══ DATASET EXTRACT

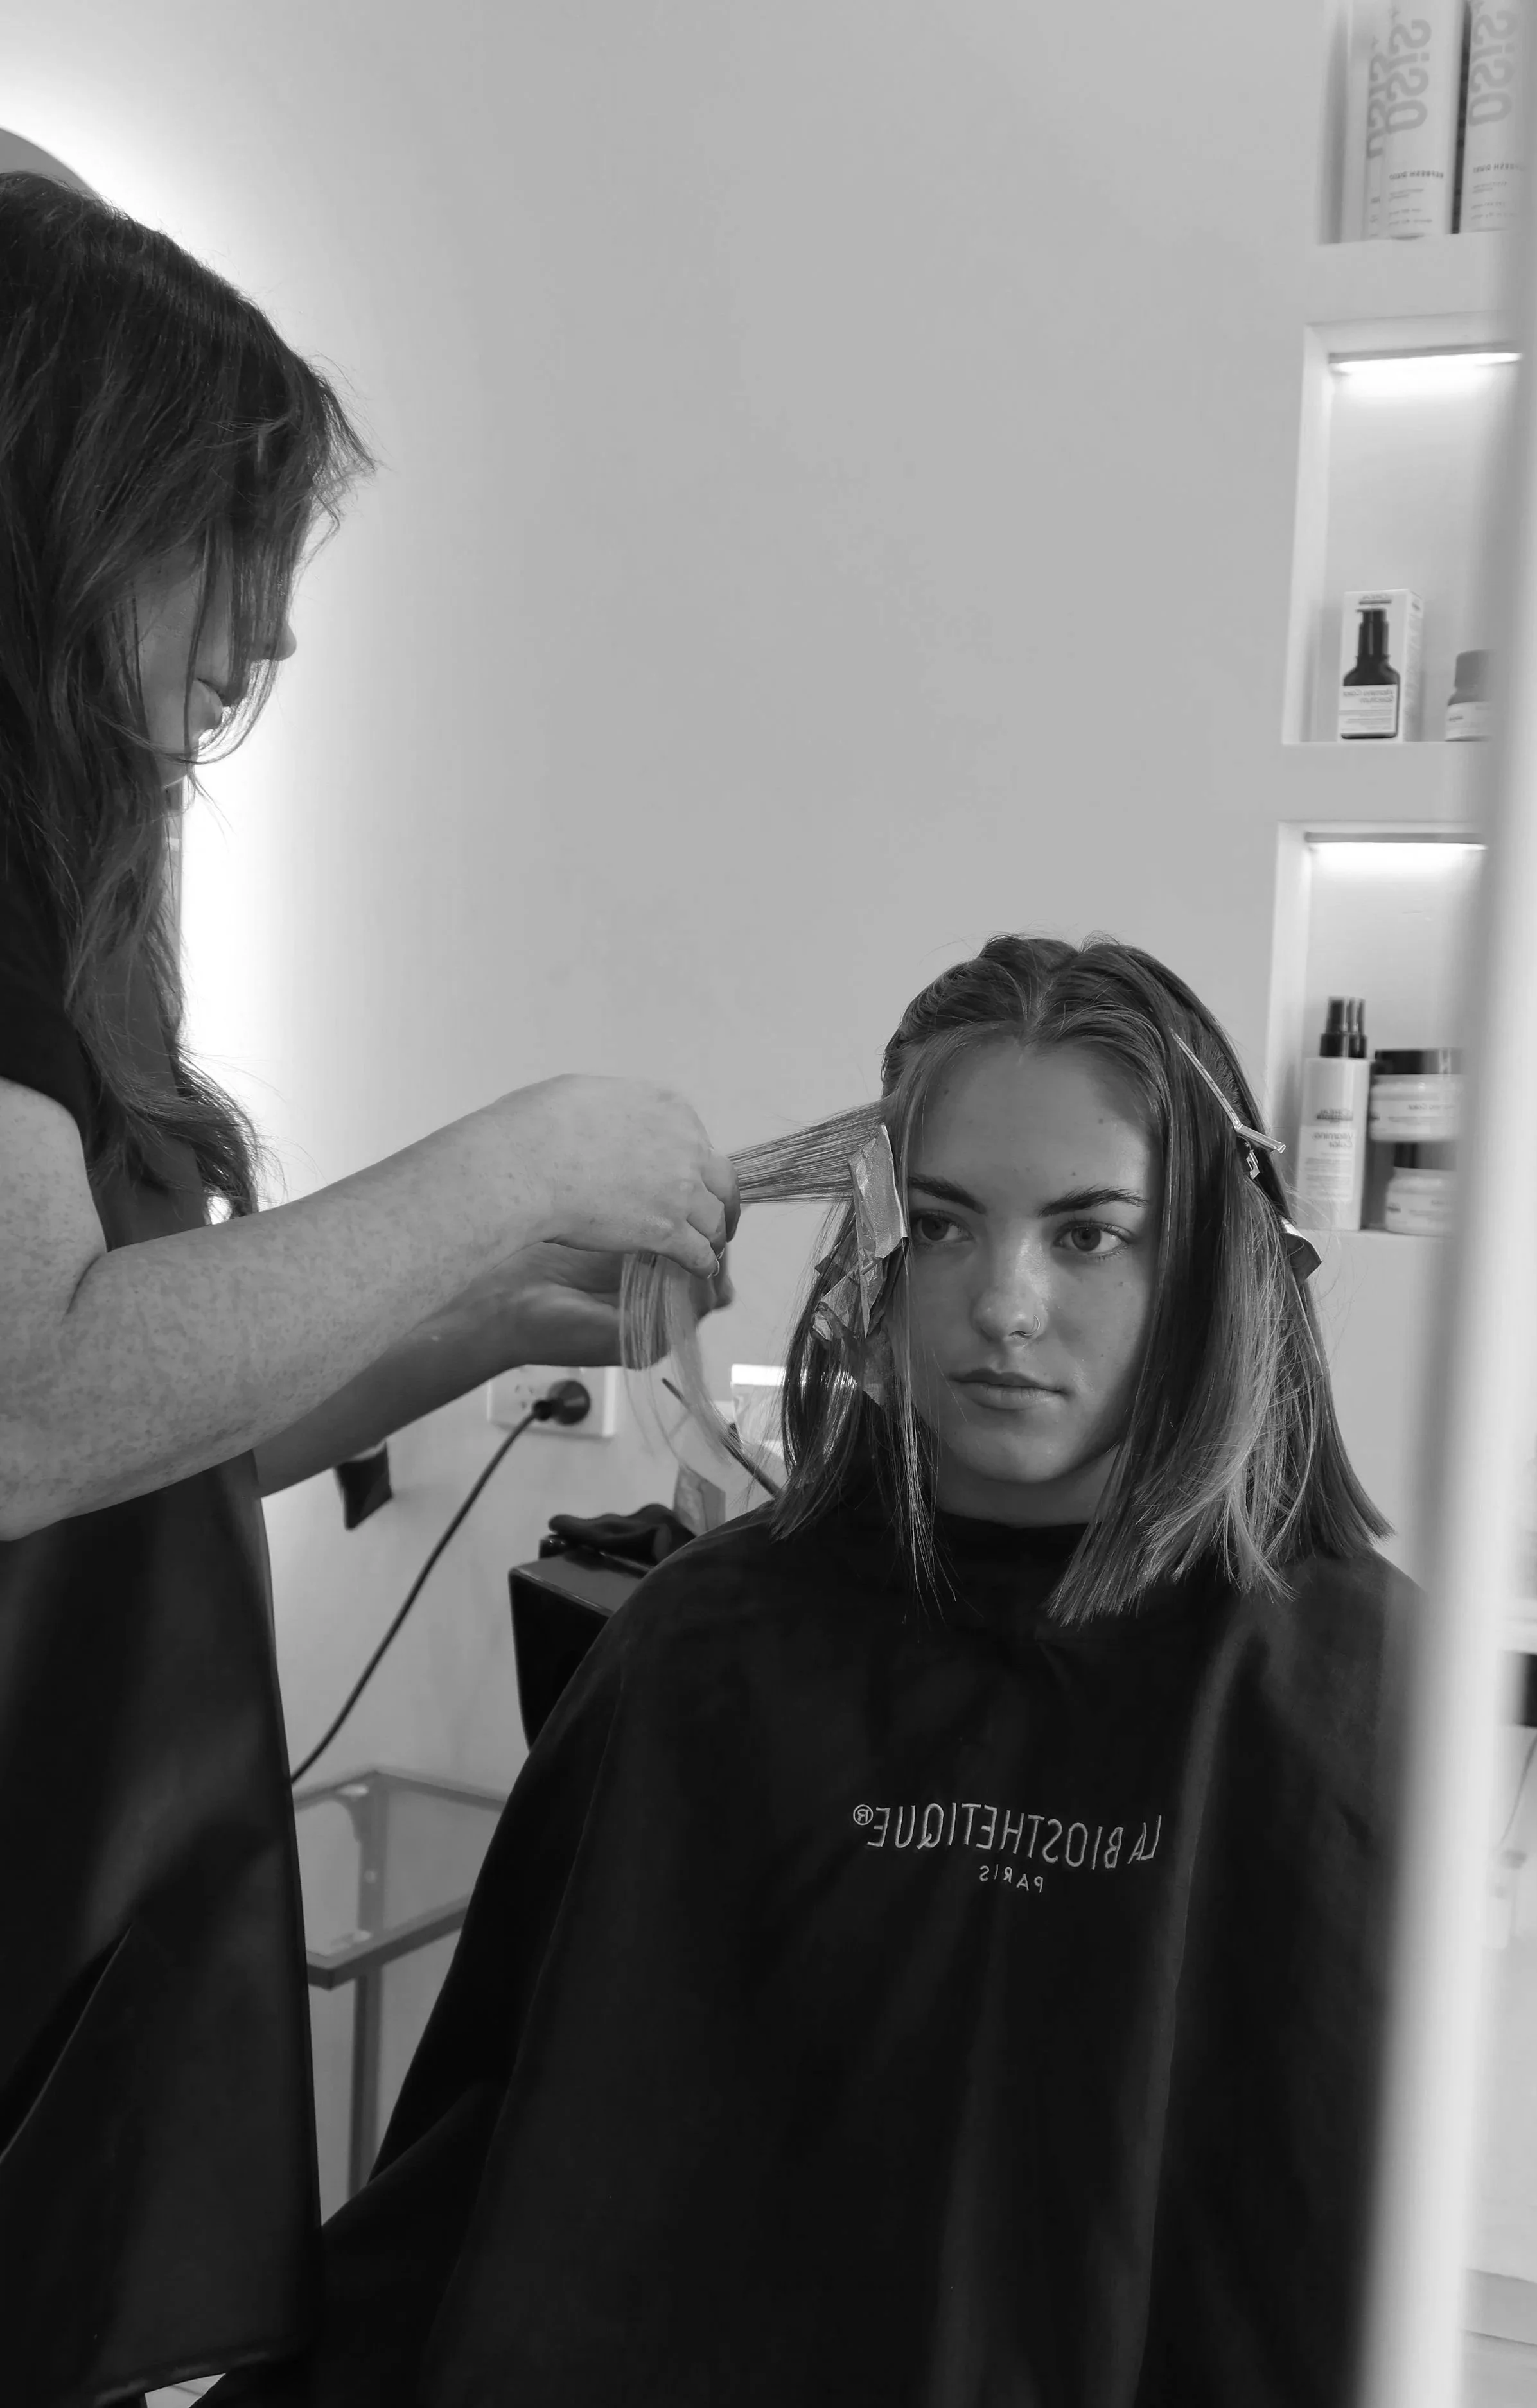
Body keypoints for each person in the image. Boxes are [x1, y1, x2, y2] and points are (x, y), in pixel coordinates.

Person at [219, 933, 1412, 2408]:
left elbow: (1293, 2261)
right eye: (942, 1225)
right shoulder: (699, 1645)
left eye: (1088, 1233)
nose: (1005, 1303)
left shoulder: (1343, 1688)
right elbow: (495, 2164)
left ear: (1214, 1256)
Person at [0, 171, 739, 2408]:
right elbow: (31, 1409)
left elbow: (134, 1457)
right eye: (229, 560)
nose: (268, 652)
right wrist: (529, 1154)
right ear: (62, 498)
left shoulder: (70, 892)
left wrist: (494, 1314)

════

▶ [ASSIGNMENT]:
For each line above that contains the word "elbow", give the line as it is written.

▶ [RESULT]:
left elbow: (1293, 2261)
right elbow: (495, 2164)
right elbow: (31, 1409)
left elbow: (134, 1457)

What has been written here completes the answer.